* **SOURCE EXCERPT**:
▽
Philosophy

profileLolll
LECTURENaturalistictheoriesofintentionality.docx

5

LECTURE: Naturalistic theories of intentionality

Several theories have been proposed for dealing with the problem that intentionality poses for materialism. They are often referred to as “naturalistic” theories of intentionality – theories that try to show that intentionality is just one feature of the natural world alongside others, rather than something immaterial or non-physical. We’ll focus here on what are probably the two most influential approaches: causal theories and “biosemantic” theories.

Causal theories of intentionality

What is it that makes a brain process into a thought with intentionality or meaning? The answer given by causal theories is that it has to do with a cause and effect relation between the brain process and the world outside the brain. There are many defenders of causal theories, one of the most prominent of whom is Jerry Fodor (1935-2017). Here he is:

Rebel with a cause

The basic idea is that a brain process B will represent some state of affairs A if B is caused by A. For example, brain process B will count as the thought that “The cat is on the mat” if it is caused by the presence of a cat on a mat. But as Fodor emphasizes, much more needs to be said. For sometimes a person might think that “The cat is on the mat” even if there’s no cat there, but rather (say) a dog that isn’t seen clearly; and sometimes a cat might really be there but the person doesn’t think “The cat is on the mat,” because (for example) it isn’t seen clearly. So, a causal relation between A and B isn’t enough. It has to be the right kind of causal relation.

In particular, the relation has to be strong enough that B is a reliable indicator of the presence of A. Several stock examples are often used to illustrate the idea. Think of the way that smoke is caused by fire in such a way that the presence of smoke is a reliable indicator of the presence of fire; or the way that measles causes spots to appear on the face in such a way that the spots are a reliable indicator of measles; or the way that the age of a tree causes it to have a certain number of rings, so that the number of tree rings is a reliable indicator of the age of the tree.
△
* **DATA PROVIDED**:
▽
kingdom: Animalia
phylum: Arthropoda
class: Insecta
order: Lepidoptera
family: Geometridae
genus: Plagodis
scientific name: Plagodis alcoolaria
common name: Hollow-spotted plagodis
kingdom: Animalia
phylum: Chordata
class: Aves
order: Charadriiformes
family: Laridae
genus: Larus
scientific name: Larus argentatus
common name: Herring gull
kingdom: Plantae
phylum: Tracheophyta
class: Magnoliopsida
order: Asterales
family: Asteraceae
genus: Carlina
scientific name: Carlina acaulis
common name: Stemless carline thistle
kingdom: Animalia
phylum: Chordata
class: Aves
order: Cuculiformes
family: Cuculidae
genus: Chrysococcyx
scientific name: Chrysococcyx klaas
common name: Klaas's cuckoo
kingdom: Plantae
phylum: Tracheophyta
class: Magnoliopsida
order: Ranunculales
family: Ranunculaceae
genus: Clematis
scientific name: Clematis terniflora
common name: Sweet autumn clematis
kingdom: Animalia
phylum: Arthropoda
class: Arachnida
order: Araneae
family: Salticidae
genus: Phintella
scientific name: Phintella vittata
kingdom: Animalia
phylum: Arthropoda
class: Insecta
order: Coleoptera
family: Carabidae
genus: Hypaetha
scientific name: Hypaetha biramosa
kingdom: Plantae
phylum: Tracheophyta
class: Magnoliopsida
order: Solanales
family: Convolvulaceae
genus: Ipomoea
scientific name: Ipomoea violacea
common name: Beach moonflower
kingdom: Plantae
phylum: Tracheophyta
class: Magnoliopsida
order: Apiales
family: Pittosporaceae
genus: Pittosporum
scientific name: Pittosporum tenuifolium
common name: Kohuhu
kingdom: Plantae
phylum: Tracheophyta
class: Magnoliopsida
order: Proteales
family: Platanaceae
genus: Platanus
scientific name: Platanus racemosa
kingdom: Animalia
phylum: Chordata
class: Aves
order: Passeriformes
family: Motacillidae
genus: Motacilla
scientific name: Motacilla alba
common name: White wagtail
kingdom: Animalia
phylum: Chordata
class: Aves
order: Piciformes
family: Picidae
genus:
△
* **TASK PROMPT**:
Retype the intentionality lecture from "The basic idea" to "of causal relation.", inclusive, keeping every word and mark unchanged. Rely only on the intentionality lecture.

* **OUTPUT OF THE TASK**:
The basic idea is that a brain process B will represent some state of affairs A if B is caused by A. For example, brain process B will count as the thought that “The cat is on the mat” if it is caused by the presence of a cat on a mat. But as Fodor emphasizes, much more needs to be said. For sometimes a person might think that “The cat is on the mat” even if there’s no cat there, but rather (say) a dog that isn’t seen clearly; and sometimes a cat might really be there but the person doesn’t think “The cat is on the mat,” because (for example) it isn’t seen clearly. So, a causal relation between A and B isn’t enough. It has to be the right kind of causal relation.